■ **Directive**
Return only that part of the material below which starts with the line containing "на законной и справедливой основе." and goes on through the line containing "данных, если срок", restated exactly.

■ **Input data**
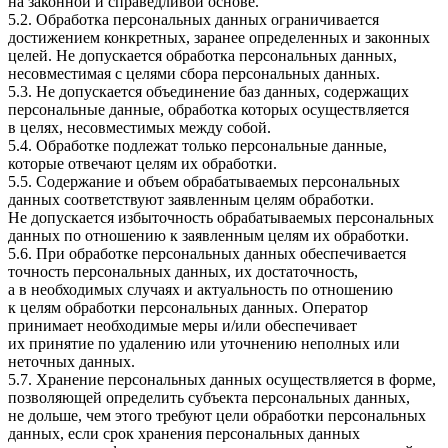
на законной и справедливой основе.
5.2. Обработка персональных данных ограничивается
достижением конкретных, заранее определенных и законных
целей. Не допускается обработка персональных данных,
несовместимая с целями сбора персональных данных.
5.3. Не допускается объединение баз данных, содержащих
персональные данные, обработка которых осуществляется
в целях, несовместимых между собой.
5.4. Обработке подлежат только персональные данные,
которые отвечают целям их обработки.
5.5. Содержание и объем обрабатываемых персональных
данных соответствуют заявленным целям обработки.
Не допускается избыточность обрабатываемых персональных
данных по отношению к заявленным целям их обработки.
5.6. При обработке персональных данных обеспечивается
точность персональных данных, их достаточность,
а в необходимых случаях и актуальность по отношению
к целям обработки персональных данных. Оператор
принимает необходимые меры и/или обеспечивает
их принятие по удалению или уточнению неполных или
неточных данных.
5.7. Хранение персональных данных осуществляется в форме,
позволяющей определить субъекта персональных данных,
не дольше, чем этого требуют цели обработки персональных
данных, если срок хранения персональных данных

==

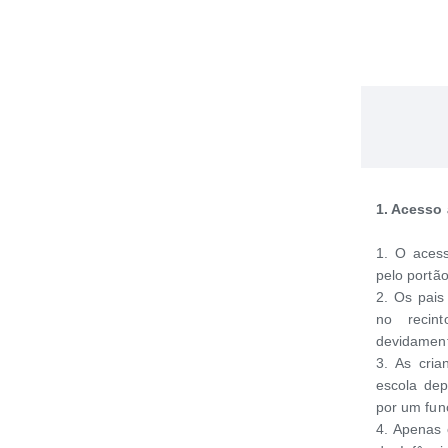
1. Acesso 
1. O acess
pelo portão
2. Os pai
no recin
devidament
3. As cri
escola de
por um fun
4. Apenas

■ **Answer section**
на законной и справедливой основе.
5.2. Обработка персональных данных ограничивается
достижением конкретных, заранее определенных и законных
целей. Не допускается обработка персональных данных,
несовместимая с целями сбора персональных данных.
5.3. Не допускается объединение баз данных, содержащих
персональные данные, обработка которых осуществляется
в целях, несовместимых между собой.
5.4. Обработке подлежат только персональные данные,
которые отвечают целям их обработки.
5.5. Содержание и объем обрабатываемых персональных
данных соответствуют заявленным целям обработки.
Не допускается избыточность обрабатываемых персональных
данных по отношению к заявленным целям их обработки.
5.6. При обработке персональных данных обеспечивается
точность персональных данных, их достаточность,
а в необходимых случаях и актуальность по отношению
к целям обработки персональных данных. Оператор
принимает необходимые меры и/или обеспечивает
их принятие по удалению или уточнению неполных или
неточных данных.
5.7. Хранение персональных данных осуществляется в форме,
позволяющей определить субъекта персональных данных,
не дольше, чем этого требуют цели обработки персональных
данных, если срок хранения персональных данных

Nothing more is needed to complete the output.